Indeed there is not; but I didn't mean hard to pin down, I meant tending to allude rather than state, so that's what I said. And "elusive" means hard to catch, as said of, for example, a butterfly (I guess they are easy enough to pin down, but you have to catch them and kill them first).
Well, I had a good laugh at the combined editorial arrogance and lexicographical ignorance of the editor. "Allusive" is of course in all dictionaries designed for grownups, as Googling it will rapidly reveal to you; I haven't yet tracked down a dictionary or thesaurus so puny that "allusive" is not in it. I was definitely tempted to scrawl on the proofs in red, "Do you realize who I am? Do you realize that I work for the Language Log corporation, which could crush you like a bug?"; but I didn't. I decided, as Superman so often had the self-control to do, not to reveal my superpowers merely out of pique. I just wrote "STET", the Latin word (meaning "let it stand") that authors use to tell a bossy copy-editor "CHANGE IT BACK TO WHAT I SAID IN THE FIRST PLACE".

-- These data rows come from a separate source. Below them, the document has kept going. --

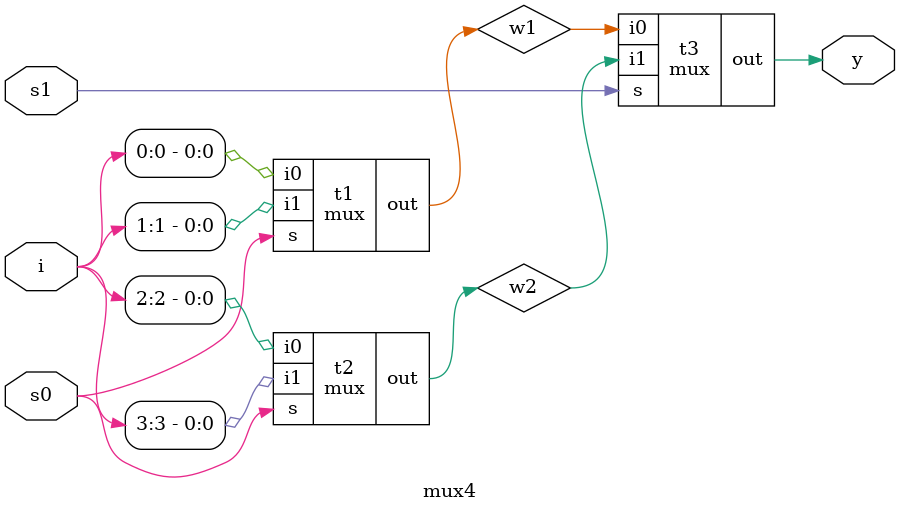
<source format=v>
module mux(
input i0,i1,
input s,
output reg out
);
always@(i0,i1,s)
begin
if(s==0)
    out=i0;
else
    out=i1;
end        
endmodule

module mux4(i,s0,s1,y);
input [3:0]i;
input s0,s1;
output y;
wire w1,w2;

mux t1(.i0(i[0]),.i1(i[1]),.s(s0),.out(w1));
mux t2(.i0(i[2]),.i1(i[3]),.s(s0),.out(w2));
mux t3(.i0(w1),.i1(w2),.s(s1),.out(y));
endmodule

</source>
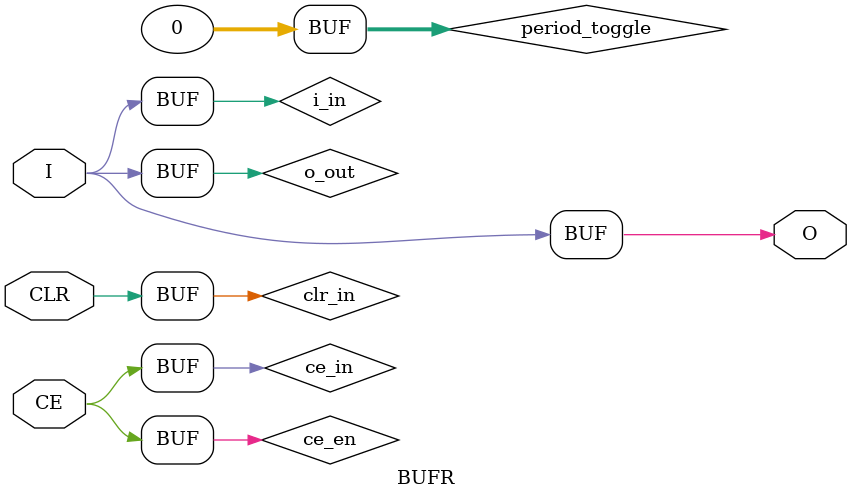
<source format=v>

`timescale  1 ps / 1 ps

`celldefine

module BUFR (O, CE, CLR, I);

    output O;

    input CE;
    input CLR;
    input I;

    parameter BUFR_DIVIDE = "BYPASS";
    parameter SIM_DEVICE = "7SERIES";


    integer count, period_toggle, half_period_toggle;    
    reg first_rise, half_period_done;
    reg notifier;
    reg  o_out_divide = 0;
    wire o_out;
    reg ce_enable1, ce_enable2, ce_enable3, ce_enable4;
    wire i_in, ce_in, clr_in, ce_en, i_ce;
    
    buf buf_i (i_in, I);
    buf buf_ce (ce_in, CE);
    buf buf_clr (clr_in, CLR);
    buf buf_o (O, o_out);

    initial begin
  case (BUFR_DIVIDE)
      "BYPASS" : period_toggle = 0;
      "1" : begin 
        period_toggle = 1;
        half_period_toggle = 1;
            end
      "2" : begin 
        period_toggle = 2;
        half_period_toggle = 2;
            end
      "3" : begin 
        period_toggle = 4;
        half_period_toggle = 2;
            end
      "4" : begin
        period_toggle = 4;
        half_period_toggle = 4;
      end
      "5" : begin 
        period_toggle = 6;
        half_period_toggle = 4;
      end
      "6" : begin 
        period_toggle = 6;
        half_period_toggle = 6;
      end
      "7" : begin 
        period_toggle = 8;
        half_period_toggle = 6;
      end
      "8" : begin 
        period_toggle = 8;
        half_period_toggle = 8;
            end
      default : begin 
              $display("Attribute Syntax Error : The attribute BUFR_DIVIDE on BUFR instance %m is set to %s.  Legal values for this attribute are BYPASS, 1, 2, 3, 4, 5, 6, 7 or 8.", BUFR_DIVIDE);
                    #1 $finish;
      end
  endcase // case(BUFR_DIVIDE)

        case (SIM_DEVICE)
           "VIRTEX4" : ;
           "VIRTEX5" : ;
           "VIRTEX6" : ;
           "7SERIES" : ;
      default : begin 
              $display("Attribute Syntax Error : The attribute SIM_DEVICE on BUFR instance %m is set to %s.  Legal values for this attribute are VIRTEX4 or VIRTEX5 or VIRTEX6 or 7SERIES.", SIM_DEVICE);
                    #1 $finish;
      end
        endcase 

    end // initial begin
        

    always @(negedge i_in) 
    begin
  ce_enable1 <= ce_in;
  ce_enable2 <= ce_enable1;
  ce_enable3 <= ce_enable2;
  ce_enable4 <= ce_enable3;
    end

    assign ce_en = ((SIM_DEVICE == "VIRTEX5") || (SIM_DEVICE == "VIRTEX6") || (SIM_DEVICE == "7SERIES")) ? ce_in :  ce_enable4;

    assign i_ce = i_in & ce_en;

  generate
    case (SIM_DEVICE)
    "VIRTEX4" : begin
        always @(i_in or ce_en)
            if (ce_en == 1'b1) begin
                if (i_in == 1'b1 && first_rise == 1'b1) begin
                    o_out_divide = 1'b1;
                    first_rise = 1'b0;
                end
                else if (count == half_period_toggle && half_period_done == 1'b0) begin
                    o_out_divide = ~o_out_divide;
                    half_period_done = 1'b1;
                    count = 0;  
                end
                else if (count == period_toggle && half_period_done == 1'b1) begin
                    o_out_divide = ~o_out_divide;
                    half_period_done = 1'b0;
                    count = 0;
                end
                if (first_rise == 1'b0)
                    count = count + 1;
            end // if (ce_in == 1'b1)
            else begin
                count = 0;
                first_rise = 1;
            end
    end
    "VIRTEX5","VIRTEX6","7SERIES" : begin
        always @(i_ce)
            begin 
                if (i_ce == 1'b1 && first_rise == 1'b1) begin
                    o_out_divide = 1'b1;
                    first_rise = 1'b0;
                end
                else if (count == half_period_toggle && half_period_done == 1'b0) begin
                    o_out_divide = ~o_out_divide;
                    half_period_done = 1'b1;
                    count = 0;  
                end
                else if (count == period_toggle && half_period_done == 1'b1) begin
                    o_out_divide = ~o_out_divide;
                    half_period_done = 1'b0;
                    count = 0;
                end
                if (first_rise == 1'b0) begin
                    count = count + 1;
                end // if (ce_in == 1'b1)
            end   
    end
    endcase
  endgenerate
    
    assign o_out = (period_toggle == 0) ? i_in : o_out_divide;
    
endmodule // BUFR

`endcelldefine

</source>
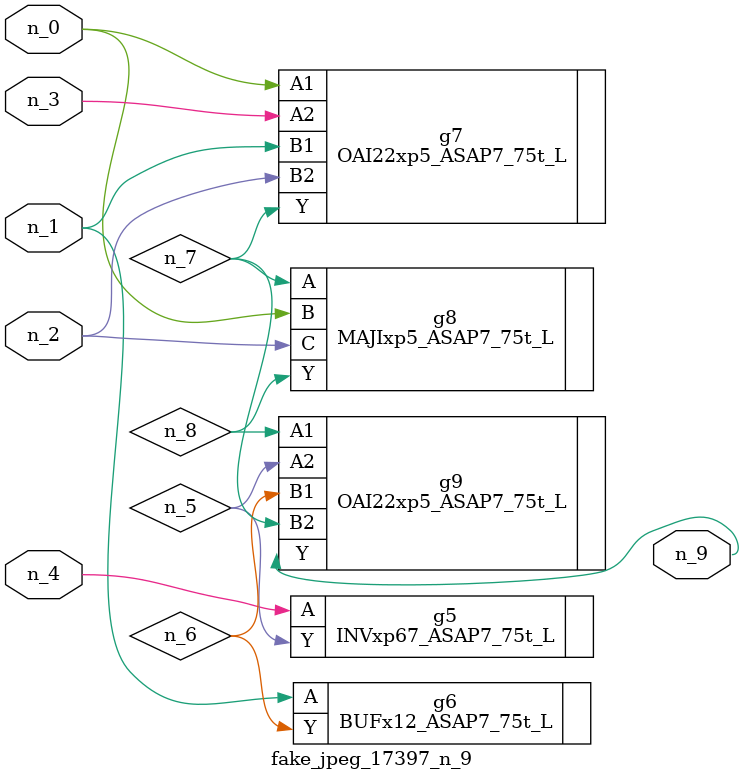
<source format=v>
module fake_jpeg_17397_n_9 (n_3, n_2, n_1, n_0, n_4, n_9);

input n_3;
input n_2;
input n_1;
input n_0;
input n_4;

output n_9;

wire n_8;
wire n_6;
wire n_5;
wire n_7;

INVxp67_ASAP7_75t_L g5 ( 
.A(n_4),
.Y(n_5)
);

BUFx12_ASAP7_75t_L g6 ( 
.A(n_1),
.Y(n_6)
);

OAI22xp5_ASAP7_75t_L g7 ( 
.A1(n_0),
.A2(n_3),
.B1(n_1),
.B2(n_2),
.Y(n_7)
);

MAJIxp5_ASAP7_75t_L g8 ( 
.A(n_7),
.B(n_0),
.C(n_2),
.Y(n_8)
);

OAI22xp5_ASAP7_75t_L g9 ( 
.A1(n_8),
.A2(n_5),
.B1(n_6),
.B2(n_7),
.Y(n_9)
);


endmodule
</source>
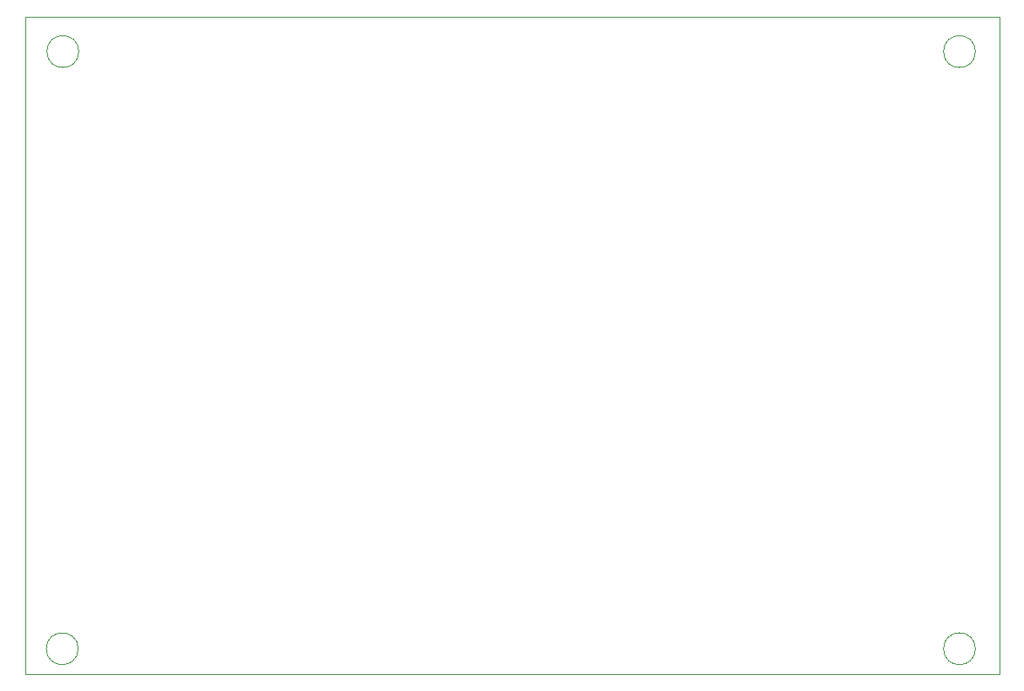
<source format=gbr>
%TF.GenerationSoftware,KiCad,Pcbnew,(6.0.6)*%
%TF.CreationDate,2022-06-30T15:09:02+02:00*%
%TF.ProjectId,pico_watering_system,7069636f-5f77-4617-9465-72696e675f73,rev?*%
%TF.SameCoordinates,Original*%
%TF.FileFunction,Profile,NP*%
%FSLAX46Y46*%
G04 Gerber Fmt 4.6, Leading zero omitted, Abs format (unit mm)*
G04 Created by KiCad (PCBNEW (6.0.6)) date 2022-06-30 15:09:02*
%MOMM*%
%LPD*%
G01*
G04 APERTURE LIST*
%TA.AperFunction,Profile*%
%ADD10C,0.100000*%
%TD*%
G04 APERTURE END LIST*
D10*
X98120000Y-64460000D02*
G75*
G03*
X98120000Y-64460000I-1600000J0D01*
G01*
X98060000Y-124460000D02*
G75*
G03*
X98060000Y-124460000I-1600000J0D01*
G01*
X92710000Y-60960000D02*
X190500000Y-60960000D01*
X190500000Y-60960000D02*
X190500000Y-127000000D01*
X190500000Y-127000000D02*
X92710000Y-127000000D01*
X92710000Y-127000000D02*
X92710000Y-60960000D01*
X188120000Y-124460000D02*
G75*
G03*
X188120000Y-124460000I-1600000J0D01*
G01*
X188120000Y-64460000D02*
G75*
G03*
X188120000Y-64460000I-1600000J0D01*
G01*
M02*

</source>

Footnote: There are in fact three words in English pronounced almost the same, or close enough for them to be confused: allusive (compare the verb allude and the noun allusion), elusive (compare the verb elude), and illusive (compare the noun illusion). The meanings are:
This is a pretty disastrous temptation to confusion (worse than having the almost identical-sounding verbs affect and effect with different meanings, for example). So be careful. For you word-lovers, the logophilic butterfly hunters among you, it's a lexicographical jungle out there.